Sometimes, just sometimes, they’re merely uneducated. I had a friend approach me with this moon hoax bullshit, and after I got done with all the mandatory despaired sighing and stuff, I listened to his points lifted from some hoaxer website, refuted them as best I could, and added some points of evidence for the moon landing, convincing him that whatever evidence might seem inconsistent at first look is far outweighed by the evidence in favour of the moon landing.
Sometimes, even moon hoax level ignorance can be fought.
You know who I miss? That guy that claimed all the moon photos were faked…because they were really pictures of huge alien structures taken from far away. Now that was a bizarre conspiracy theory.
I am, he says hastily, a believer, but one argument that I’ve never seen used to prove the landing is that surely someone - or more likely - many people took photos of Apollo’s journey to the moon. Didn’t people track it on radar or something? Are there telescopes that can detect objects on the moon?
Didn’t the Australians track Apollo when the US was pointing in the wrong direction? Were they in the conspiracy, too?

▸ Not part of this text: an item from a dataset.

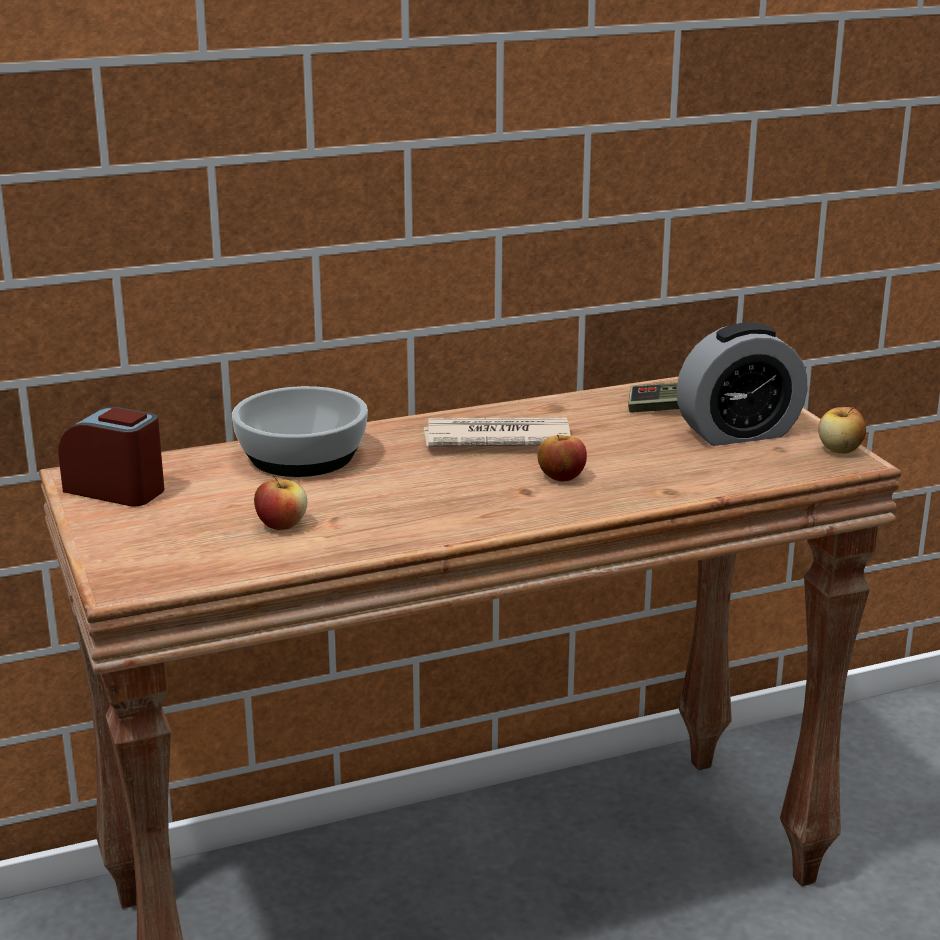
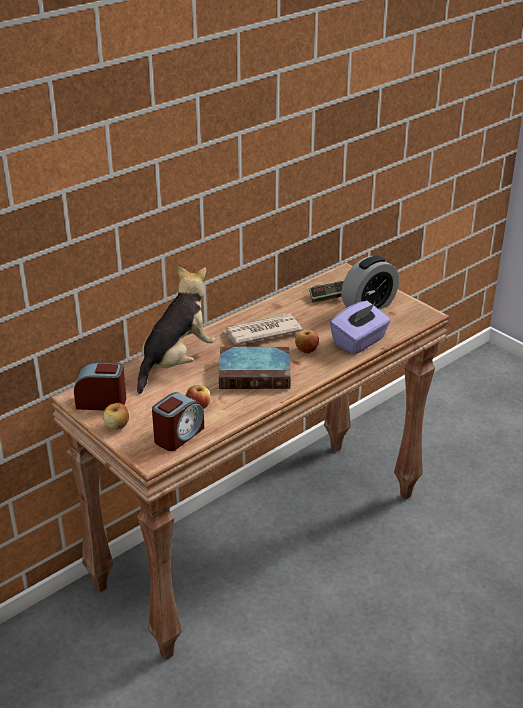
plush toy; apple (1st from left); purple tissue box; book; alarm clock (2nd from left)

Probably on that scale. But, the ESO VLTI can’t actually resolve objects ON the lunar surface for two reasons: 1) the Moon is way too bright and would overwhelm the CCD, since the interferometer is designed as an astronomical telescope, not a planetary one, and 2) since it is an interferometer and not a conventional telescope, it needs a nearby pointlike light source for calibration, something you can’t really find on the lunar surface. A star would do for this purpose, but any star near enough would no longer appear pointlike.
Even if the above weren’t true, with a one-meter resolution at the distance of the Moon, objects which are close to that minimal size would appear indistinct and any details (which would naturally be less than one meter on an object which is, itself, one meter) would be unresolved. The very best we could say is that it’s not lunar in origin, perhaps, but clearly identifying it would be impossible.
In regards to any telescope seeing something the size of a flag on the Moon (BTW, according to many experts the flag has disintigrated from sun exposure by now) I would have them look of the term ‘Dawes’ Limit’.
I guess he was sucked by the “great wash” (I could not figure out exactly what he meant by that.)
It was more that 7 years ago that on that thread he predicted that school children will read in 5 years that the Apollo missions were fakes.
[del]The moon[/del] Time is a harsh mistress.
The fact remains that he never bothered to get a hold of the NASA negatives, never realized the uselessness of blowing up low res computer images and stinks at prediction.
Apollo was constantly tracked on radar. That’s how they got their trajectory data and could figure out how and when to do midcourse correction burns. The ships’ Inertial Guidance System was really just a high-tech version of the old navigation method of de’d reckoning, and subject to the same limitations (i.e., garbage in, garbage out; and even the tiniest errors will eventually pile up enough to turn everything to worms.)
Jim Lovell, in Lost Moon, talks about a group that followed the Apollo flights with a telescope. While the third stage of the Saturn V was large enough to see, the CSM wasn’t - until the crew did a urine dump: the resulting ice cloud was visible. And these folks had a really good look at the cloud produced when 13’s O[sub]2[/sub] Tank Two blew.
Didn’t someone recently launch a lunar satellite with cameras good enough to image the junk we left on the moon? Not, of course, that such photos would convince the True Unbelievers. . . .
To the best of my knowledge, there is no object on the Apollo left on the moon that can be seen with any Earth based technology. However, there is a laser reflector that was left on the surface that is still used to track the changes in distance between the earth and the moon. And the only way that got up there is if either a) the Apollo missions really happened, or b) we sent unmanned ships with advanced robotics that did not exist at the time instead.
What was suspected as being seen was some shadows from the Lander, which were much longer than the Lander itself. This was never fully confirmed as being the case.
Have a listen to the Bad Astronomer debating Bart Sibrel on a radio show. Bart claimed that nobody photographed the Apollo Rockets on their way to the Moon depsite all the telescopes.
B.A. said he found such images with a simple Google image search.